Description of the task :: The full text of the records below, minus any pictures, should be given back word for word.
■ ■ ■
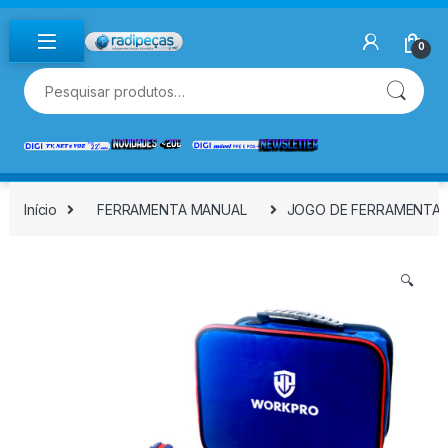
Skip to navigation
Skip to content
0
Pesquisar por:
Início
FERRAMENTA MANUAL
JOGO DE FERRAMENTAS
🔍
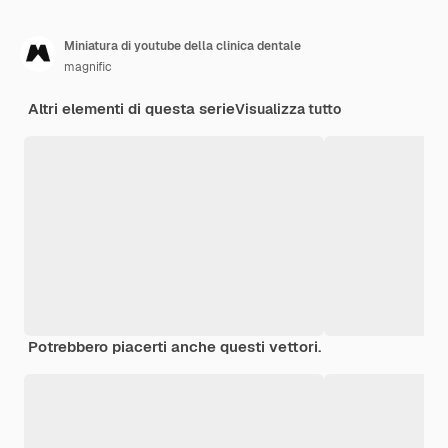
Miniatura di youtube della clinica dentale
magnific
Altri elementi di questa serie
Visualizza tutto
Potrebbero piacerti anche questi vettori.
■ ■ ■
Exercise result ::
Skip to navigation
Skip to content
0
Pesquisar por:
Início
FERRAMENTA MANUAL
JOGO DE FERRAMENTAS
🔍
Miniatura di youtube della clinica dentale
magnific
Altri elementi di questa serie
Visualizza tutto
Potrebbero piacerti anche questi vettori.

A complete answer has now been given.